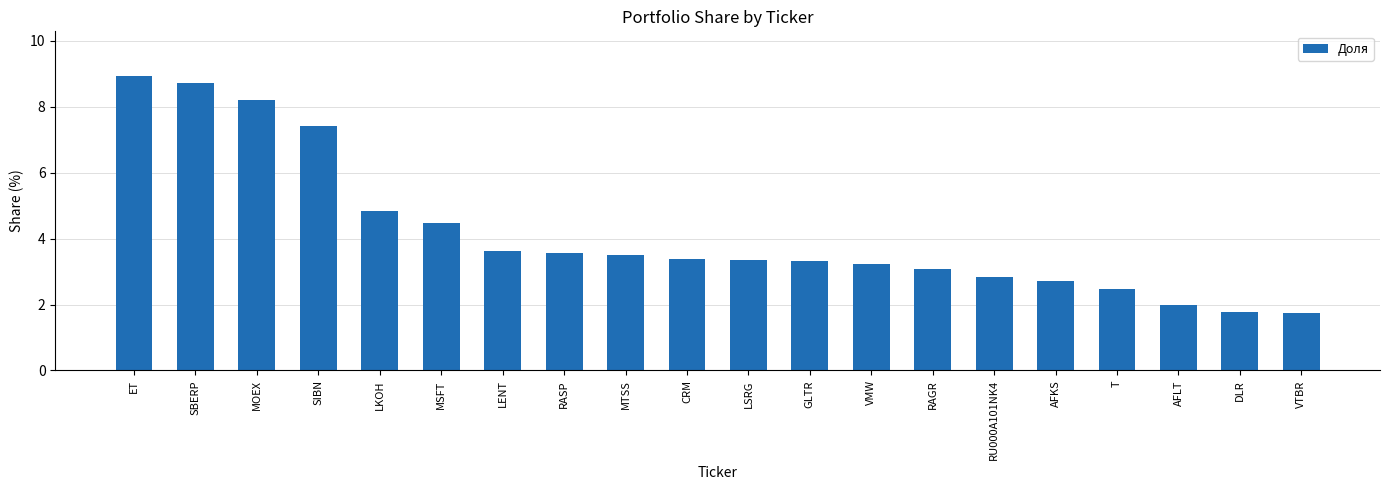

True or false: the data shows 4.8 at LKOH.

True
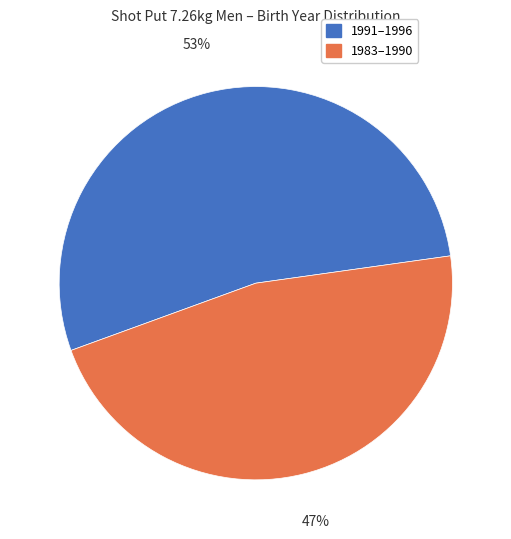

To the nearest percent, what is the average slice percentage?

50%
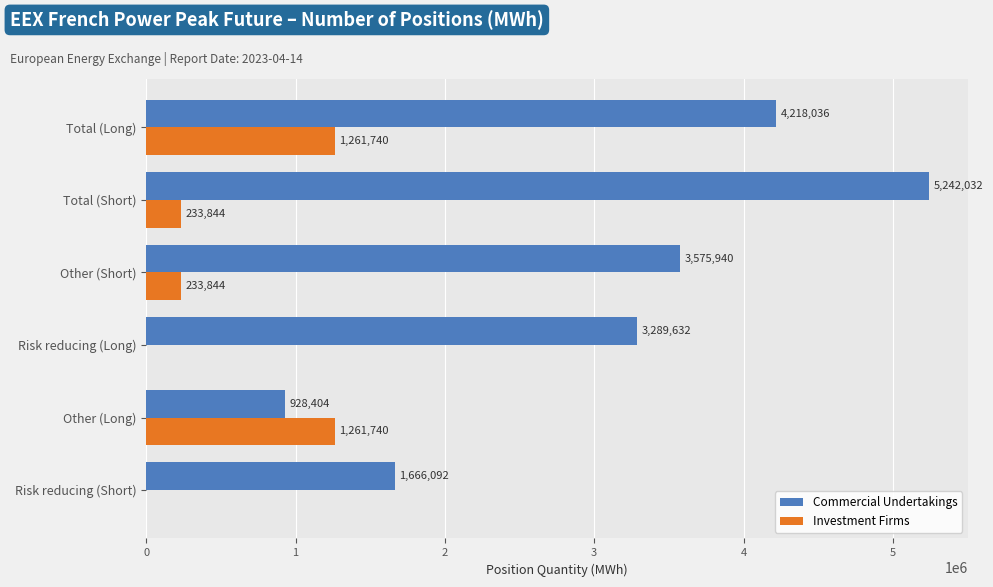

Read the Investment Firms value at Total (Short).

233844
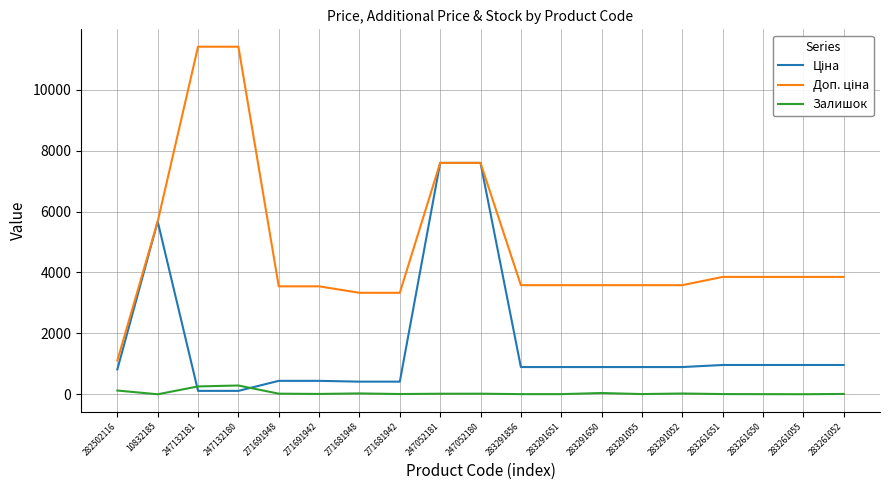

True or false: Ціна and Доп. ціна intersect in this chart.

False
---
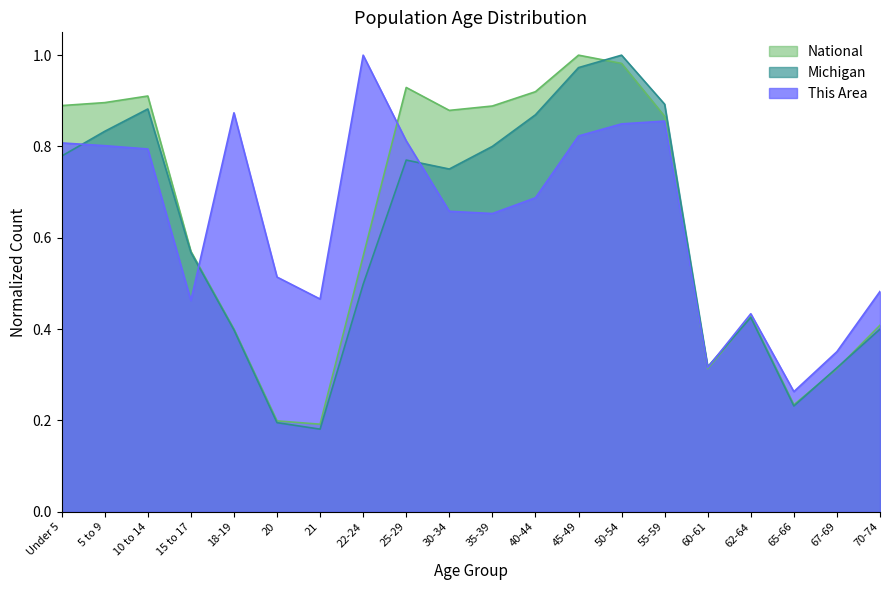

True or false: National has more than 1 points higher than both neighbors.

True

Directions for this task ▸ Return the stretch of the listing from the line containing "True or false: the data shows 4.8 at LKOH." through the line containing "True or false: Ціна", reproducing each line without change. Omit the pictures from your answer.

Reply to the task ▸
True or false: the data shows 4.8 at LKOH.

True

To the nearest percent, what is the average slice percentage?

50%

Read the Investment Firms value at Total (Short).

233844

True or false: Ціна and Доп. ціна intersect in this chart.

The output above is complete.